--- EXERCISE MATERIAL ---

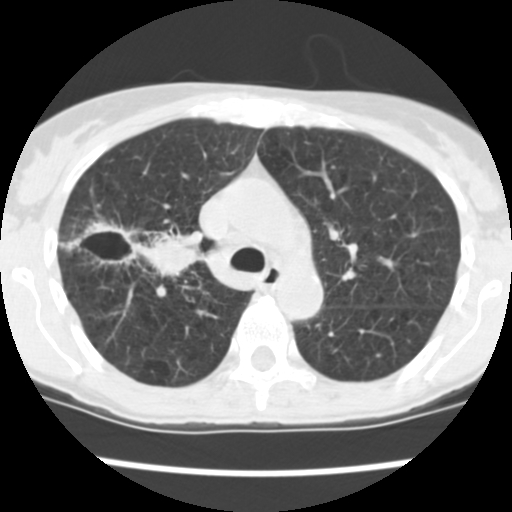
Low-dose screening chest CT, one axial slice. Slice 169 of 252 in the series (ordered by position). Reconstruction kernel STANDARD. 120 kVp. Lung window (W 1500 / L -600 HU). 2.5 mm slice thickness. 512 × 512 image matrix, field of view 276 × 276 mm.
Structures marked on this image (manually delineated by an expert):
- lesion 2 (tumor, lower lobe of right lung): bounding box [x1, y1, x2, y2] px = [83, 219, 203, 277]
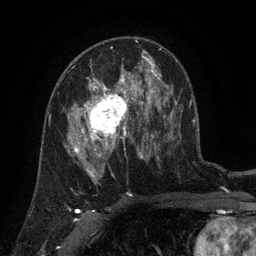
Breast MRI (dynamic contrast-enhanced), one axial slice; position 73 of 134 along the scan axis; cropped to one breast; dynamic contrast-enhanced series, time point 2 of 6 at this slice position (early post-contrast); 3 T; TE 2.7 ms, TR 5.5 ms; 256 × 256 image matrix. Female patient.
Structures marked on this image (semi-automatically segmented with operator editing):
- enhancing-tissue mask used for the functional tumour volume (all voxels passing the contrast-enhancement thresholds inside the analysis volume; usually the tumour): box from (x=65, y=76) to (x=141, y=158) px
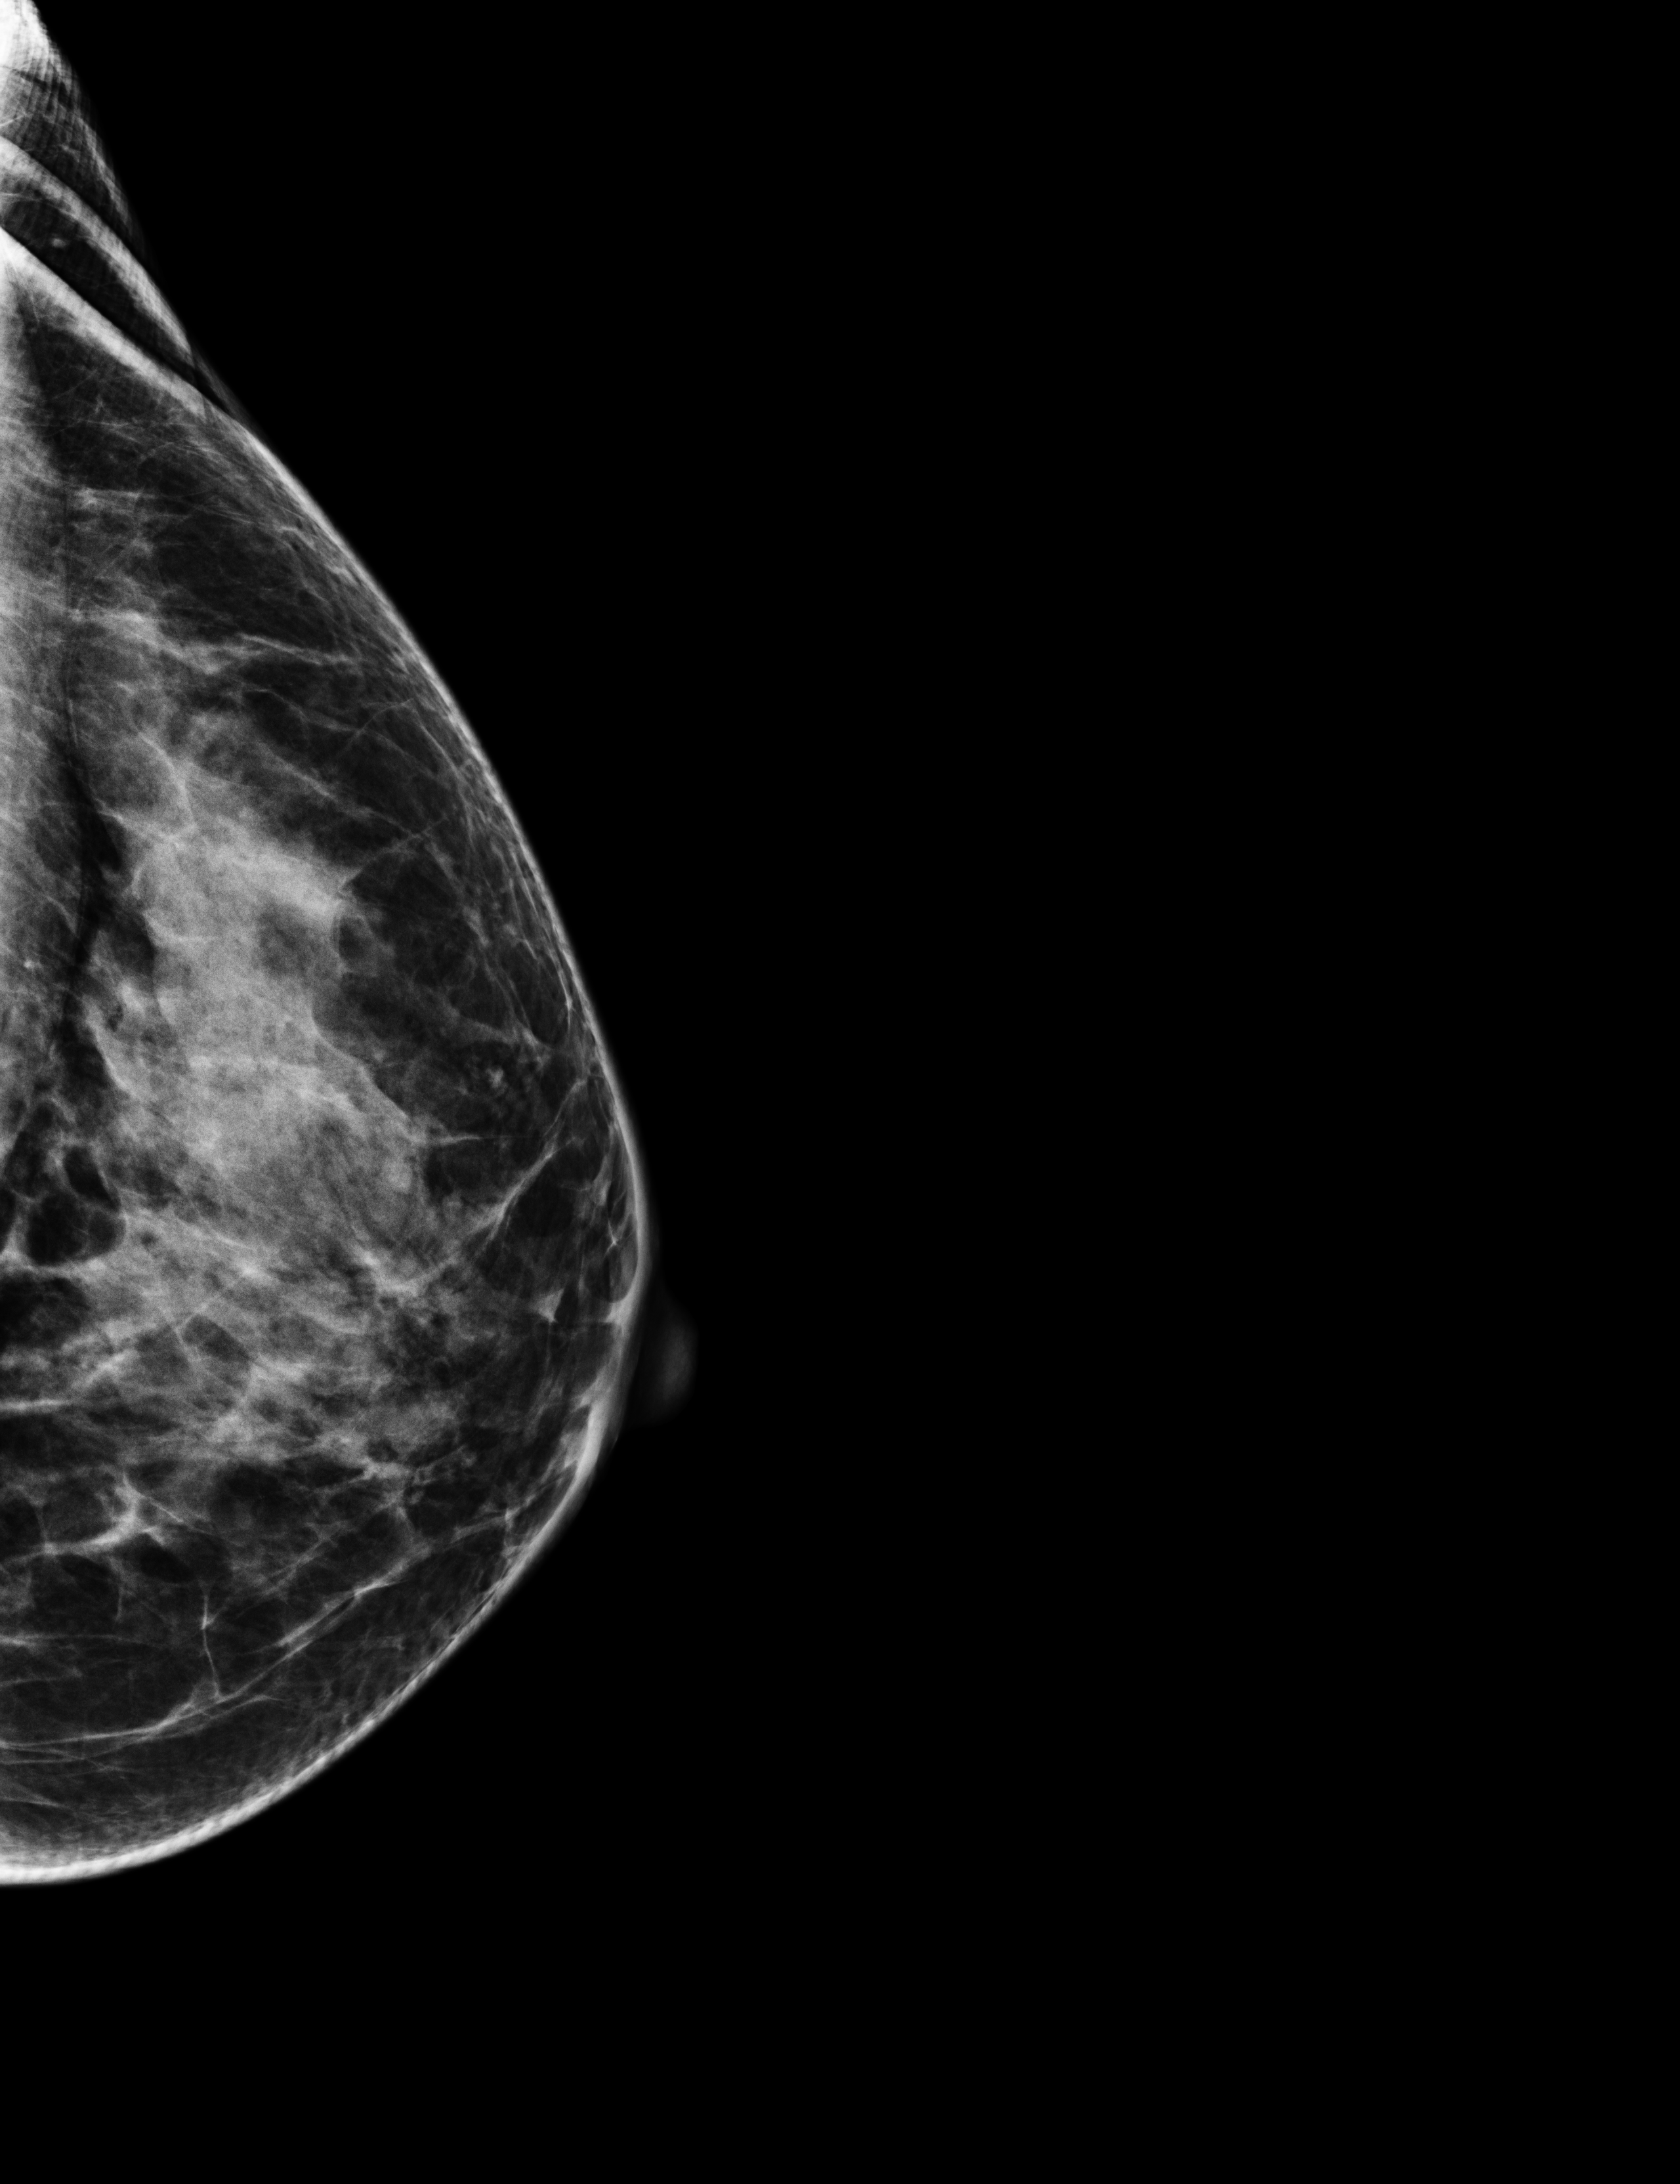
Screening examination. Female patient, age 53 years.
Image type: full-field digital mammogram. Breast: left. Projection: exaggerated CC view (lateral).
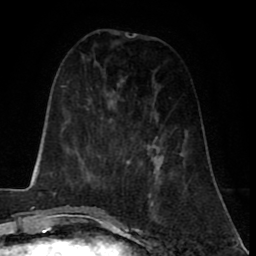
Breast MRI (dynamic contrast-enhanced), one axial slice. Position 26 of 80 along the scan axis. Cropped to one breast. Dynamic contrast-enhanced series, time point 2 of 8 at this slice position (early post-contrast). 1.5 T. TE 2.6 ms, TR 5.6 ms. 2 mm slice thickness. 256 × 256 image matrix, field of view 170 × 170 mm. Female patient.
Structures marked on this image (semi-automatic segmentation, software-assisted and operator-edited):
- enhancing-tissue mask used for the functional tumour volume (all voxels passing the contrast-enhancement thresholds inside the analysis volume; usually the tumour): bounding box (x1, y1, x2, y2) in pixels: (141, 164, 159, 219)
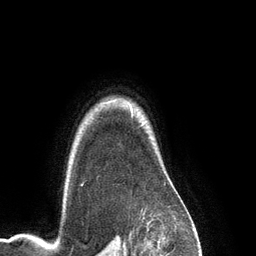
Breast MRI (dynamic contrast-enhanced), one axial slice; position 106 of 134 along the scan axis; cropped to one breast; dynamic contrast-enhanced series, time point 2 of 6 at this slice position (early post-contrast); 3 T; TE 2.8 ms, TR 6.9 ms; 1.2 mm slice thickness; 256 × 256 image matrix, field of view 190 × 190 mm. Female patient.
Annotated regions visible in this slice (semi-automatically segmented with operator editing):
- enhancing-tissue mask used for the functional tumour volume (all voxels passing the contrast-enhancement thresholds inside the analysis volume; usually the tumour): box from (x=81, y=184) to (x=83, y=186) px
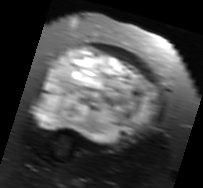
MRI of an extremity soft-tissue mass, one axial slice. Slice 44 of 91 in the series (ordered by position). T2-weighted fat-saturated. MR volume resampled by the dataset authors to the PET/CT grid (not the native acquisition matrix). 3.27 mm slice thickness. 203 × 188 image matrix, field of view 198 × 184 mm. Female patient. From the clinical record (not read from this slice): histological type: malignant solitary fibrous tumor; grade: intermediate; site of the primary tumour: right thigh.
Annotated regions visible in this slice (expert contour drawn on MRI and transferred to this co-registered scan by the dataset authors):
- gross tumour volume including surrounding oedema: bounding box [x1, y1, x2, y2] px = [31, 47, 160, 144]
- gross tumour volume (mass): [37, 47, 157, 143]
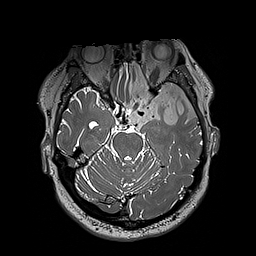
Brain MRI from a brain-tumour surgery series, one axial slice; slice 136 of 192 in the series (ordered by position); 1 mm slice thickness; 256 × 256 image matrix. Case-level facts recorded for this patient, not image findings: histopathology: Oligodendroglioma; WHO grade: 3; IDH mutation: yes; tumour location: Left Sylvian Fissure (Temporal).
Structures marked on this image (expert manual segmentation):
- tumour: box from (x=124, y=63) to (x=197, y=125) px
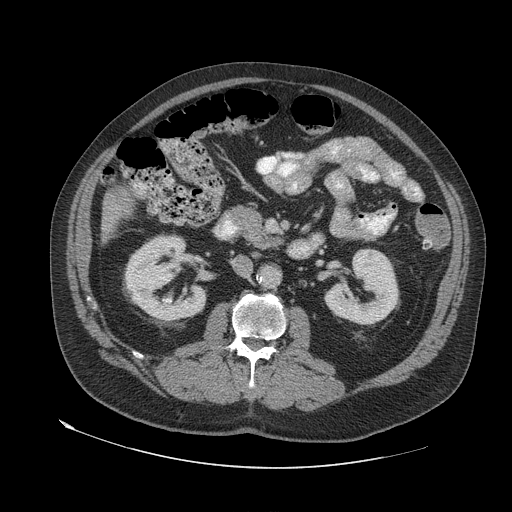
Contrast-enhanced abdominal CT (liver protocol), one axial slice. Slice 14 of 79 in the series (ordered by position). 140 kVp. Soft-tissue window (W 400 / L 40 HU). 512 × 512 image matrix, field of view 480 × 480 mm. From the clinical record (not read from this slice): diagnosis: hepatocellular carcinoma (patient treated with transarterial chemoembolisation; whether this scan precedes or follows treatment is not stated here); TNM stage (as recorded): Stage-IVA; Child-Pugh class: A; tumour differentiation: well differentiated; tumour nodularity: multinodular.
Annotated regions visible in this slice (semi-automatic segmentation, software-assisted and operator-edited):
- liver parenchyma outside the tumour (the mass and vessels are separate outlines, so this box may not span the whole liver): bounding box <100,206,117,242> (left, top, right, bottom; pixels)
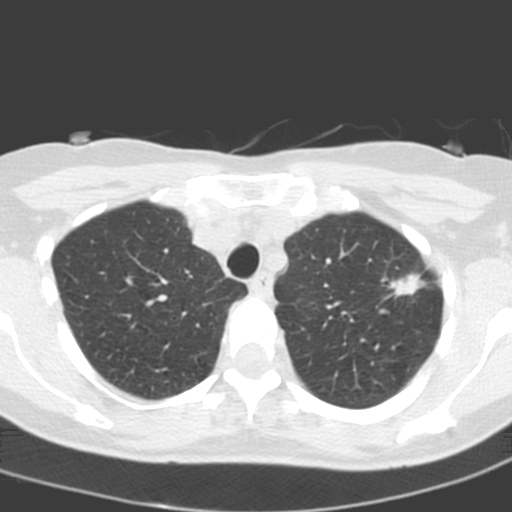
Low-dose screening chest CT, one axial slice. Slice 155 of 193 in the series (ordered by position). Lung window (W 1500 / L -600 HU). 3.2 mm slice thickness. 512 × 512 image matrix, field of view 272 × 272 mm.
Structures marked on this image (expert manual segmentation):
- lesion 1 (tumor, upper lobe of left lung): bounding box (x1, y1, x2, y2) in pixels: (389, 273, 426, 297)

---

### EXERCISE INSTRUCTIONS
Please return the full listing word for word, but without any pictures.

### EXERCISE OUTPUT
Low-dose screening chest CT, one axial slice. Slice 169 of 252 in the series (ordered by position). Reconstruction kernel STANDARD. 120 kVp. Lung window (W 1500 / L -600 HU). 2.5 mm slice thickness. 512 × 512 image matrix, field of view 276 × 276 mm.
Structures marked on this image (manually delineated by an expert):
- lesion 2 (tumor, lower lobe of right lung): bounding box [x1, y1, x2, y2] px = [83, 219, 203, 277]
Breast MRI (dynamic contrast-enhanced), one axial slice; position 73 of 134 along the scan axis; cropped to one breast; dynamic contrast-enhanced series, time point 2 of 6 at this slice position (early post-contrast); 3 T; TE 2.7 ms, TR 5.5 ms; 256 × 256 image matrix. Female patient.
Structures marked on this image (semi-automatically segmented with operator editing):
- enhancing-tissue mask used for the functional tumour volume (all voxels passing the contrast-enhancement thresholds inside the analysis volume; usually the tumour): box from (x=65, y=76) to (x=141, y=158) px
Screening examination. Female patient, age 53 years.
Image type: full-field digital mammogram. Breast: left. Projection: exaggerated CC view (lateral).
Breast MRI (dynamic contrast-enhanced), one axial slice. Position 26 of 80 along the scan axis. Cropped to one breast. Dynamic contrast-enhanced series, time point 2 of 8 at this slice position (early post-contrast). 1.5 T. TE 2.6 ms, TR 5.6 ms. 2 mm slice thickness. 256 × 256 image matrix, field of view 170 × 170 mm. Female patient.
Structures marked on this image (semi-automatic segmentation, software-assisted and operator-edited):
- enhancing-tissue mask used for the functional tumour volume (all voxels passing the contrast-enhancement thresholds inside the analysis volume; usually the tumour): bounding box (x1, y1, x2, y2) in pixels: (141, 164, 159, 219)
Breast MRI (dynamic contrast-enhanced), one axial slice; position 106 of 134 along the scan axis; cropped to one breast; dynamic contrast-enhanced series, time point 2 of 6 at this slice position (early post-contrast); 3 T; TE 2.8 ms, TR 6.9 ms; 1.2 mm slice thickness; 256 × 256 image matrix, field of view 190 × 190 mm. Female patient.
Annotated regions visible in this slice (semi-automatically segmented with operator editing):
- enhancing-tissue mask used for the functional tumour volume (all voxels passing the contrast-enhancement thresholds inside the analysis volume; usually the tumour): box from (x=81, y=184) to (x=83, y=186) px
MRI of an extremity soft-tissue mass, one axial slice. Slice 44 of 91 in the series (ordered by position). T2-weighted fat-saturated. MR volume resampled by the dataset authors to the PET/CT grid (not the native acquisition matrix). 3.27 mm slice thickness. 203 × 188 image matrix, field of view 198 × 184 mm. Female patient. From the clinical record (not read from this slice): histological type: malignant solitary fibrous tumor; grade: intermediate; site of the primary tumour: right thigh.
Annotated regions visible in this slice (expert contour drawn on MRI and transferred to this co-registered scan by the dataset authors):
- gross tumour volume including surrounding oedema: bounding box [x1, y1, x2, y2] px = [31, 47, 160, 144]
- gross tumour volume (mass): [37, 47, 157, 143]
Brain MRI from a brain-tumour surgery series, one axial slice; slice 136 of 192 in the series (ordered by position); 1 mm slice thickness; 256 × 256 image matrix. Case-level facts recorded for this patient, not image findings: histopathology: Oligodendroglioma; WHO grade: 3; IDH mutation: yes; tumour location: Left Sylvian Fissure (Temporal).
Structures marked on this image (expert manual segmentation):
- tumour: box from (x=124, y=63) to (x=197, y=125) px
Contrast-enhanced abdominal CT (liver protocol), one axial slice. Slice 14 of 79 in the series (ordered by position). 140 kVp. Soft-tissue window (W 400 / L 40 HU). 512 × 512 image matrix, field of view 480 × 480 mm. From the clinical record (not read from this slice): diagnosis: hepatocellular carcinoma (patient treated with transarterial chemoembolisation; whether this scan precedes or follows treatment is not stated here); TNM stage (as recorded): Stage-IVA; Child-Pugh class: A; tumour differentiation: well differentiated; tumour nodularity: multinodular.
Annotated regions visible in this slice (semi-automatic segmentation, software-assisted and operator-edited):
- liver parenchyma outside the tumour (the mass and vessels are separate outlines, so this box may not span the whole liver): bounding box <100,206,117,242> (left, top, right, bottom; pixels)
Low-dose screening chest CT, one axial slice. Slice 155 of 193 in the series (ordered by position). Lung window (W 1500 / L -600 HU). 3.2 mm slice thickness. 512 × 512 image matrix, field of view 272 × 272 mm.
Structures marked on this image (expert manual segmentation):
- lesion 1 (tumor, upper lobe of left lung): bounding box (x1, y1, x2, y2) in pixels: (389, 273, 426, 297)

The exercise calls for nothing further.